**Problem details**
The answer must reproduce every record exactly, with all pictures omitted.

START Task inputs

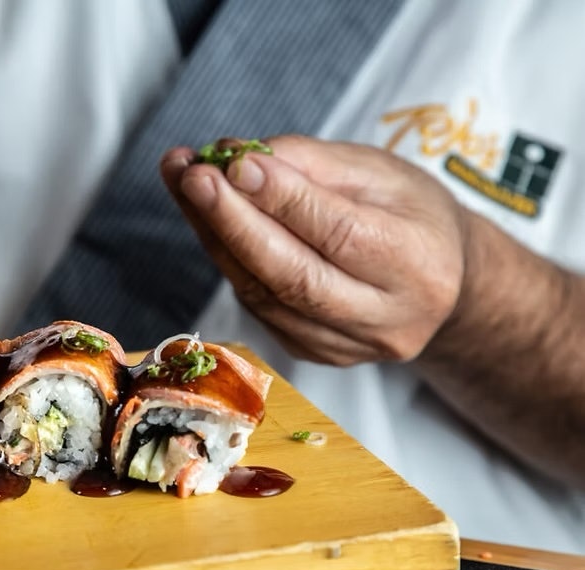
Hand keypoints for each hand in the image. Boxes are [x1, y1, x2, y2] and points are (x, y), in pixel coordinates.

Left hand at [160, 135, 467, 365]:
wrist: (440, 282)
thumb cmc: (411, 215)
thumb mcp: (380, 172)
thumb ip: (311, 164)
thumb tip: (236, 160)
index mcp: (417, 265)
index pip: (338, 233)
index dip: (280, 198)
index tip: (232, 161)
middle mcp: (386, 319)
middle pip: (292, 276)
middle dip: (232, 222)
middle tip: (191, 175)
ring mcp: (348, 347)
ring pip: (264, 295)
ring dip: (215, 236)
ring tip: (184, 183)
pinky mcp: (314, 353)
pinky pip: (258, 307)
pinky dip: (228, 261)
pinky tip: (209, 220)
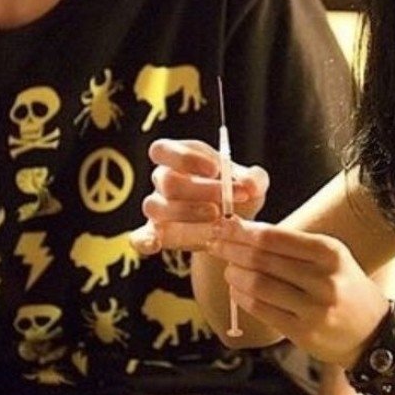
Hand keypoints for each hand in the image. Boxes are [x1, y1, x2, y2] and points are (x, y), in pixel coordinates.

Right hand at [131, 138, 268, 254]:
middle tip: (225, 205)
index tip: (215, 169)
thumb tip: (250, 185)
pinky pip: (139, 236)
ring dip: (185, 215)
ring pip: (156, 208)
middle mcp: (162, 180)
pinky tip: (156, 245)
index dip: (185, 158)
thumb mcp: (253, 184)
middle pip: (166, 181)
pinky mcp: (157, 233)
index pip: (163, 149)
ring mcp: (158, 207)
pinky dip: (144, 240)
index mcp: (179, 157)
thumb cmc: (238, 194)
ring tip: (216, 223)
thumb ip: (255, 179)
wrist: (234, 225)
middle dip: (198, 192)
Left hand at [209, 217, 388, 368]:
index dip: (243, 231)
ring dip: (235, 275)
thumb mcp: (330, 257)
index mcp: (330, 253)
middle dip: (232, 249)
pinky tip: (236, 291)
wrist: (371, 332)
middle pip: (263, 260)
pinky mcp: (304, 332)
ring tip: (228, 268)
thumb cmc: (343, 286)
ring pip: (260, 285)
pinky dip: (243, 299)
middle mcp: (324, 279)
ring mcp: (314, 308)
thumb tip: (244, 229)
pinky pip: (263, 311)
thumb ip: (292, 245)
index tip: (225, 225)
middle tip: (215, 244)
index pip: (276, 237)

END Task inputs

**Reply to the exercise**
Hand keypoints for each hand in the image. Boxes are [x1, y1, x2, y2] and points are (x, y), in pixel coordinates.

Left hand at [160, 135, 467, 365]:
wrist: (440, 282)
thumb cmc: (411, 215)
thumb mcp: (380, 172)
thumb ip: (311, 164)
thumb tip: (236, 160)
index mcp: (417, 265)
index pip: (338, 233)
index dip: (280, 198)
index tip: (232, 161)
middle mcp: (386, 319)
middle pip: (292, 276)
middle dip: (232, 222)
middle tip: (191, 175)
ring mcp: (348, 347)
ring pip: (264, 295)
ring dip: (215, 236)
ring tip: (184, 183)
pinky mcp: (314, 353)
pinky pip: (258, 307)
pinky dip: (228, 261)
pinky tip: (209, 220)
Hand keypoints for each hand in the image. Boxes are [x1, y1, x2, y2] and points are (x, y), in pixel coordinates.

Right hand at [131, 138, 268, 254]:
middle tip: (225, 205)
index tip: (215, 169)
thumb tip: (250, 185)
pinky pip: (139, 236)
ring dip: (185, 215)
ring pip: (156, 208)
middle mcp: (162, 180)
pinky tip: (156, 245)
index dip: (185, 158)
thumb mcp: (253, 184)
middle pip: (166, 181)
pinky mcp: (157, 233)
index pip: (163, 149)
ring mcp: (158, 207)
pinky dip: (144, 240)
index mcp: (179, 157)
thumb cmc: (238, 194)
ring tip: (216, 223)
thumb ip: (255, 179)
wrist: (234, 225)
middle dip: (198, 192)
Left hand at [209, 217, 388, 368]:
index dip: (243, 231)
ring dip: (235, 275)
thumb mcp: (330, 257)
index mcp: (330, 253)
middle dip: (232, 249)
pinky tip: (236, 291)
wrist: (371, 332)
middle pip: (263, 260)
pinky mcp: (304, 332)
ring tip: (228, 268)
thumb cmc: (343, 286)
ring pip: (260, 285)
pinky dip: (243, 299)
middle mcp: (324, 279)
ring mcp: (314, 308)
thumb tip: (244, 229)
pinky pip: (263, 311)
thumb ip: (292, 245)
index tip: (225, 225)
middle tip: (215, 244)
index pip: (276, 237)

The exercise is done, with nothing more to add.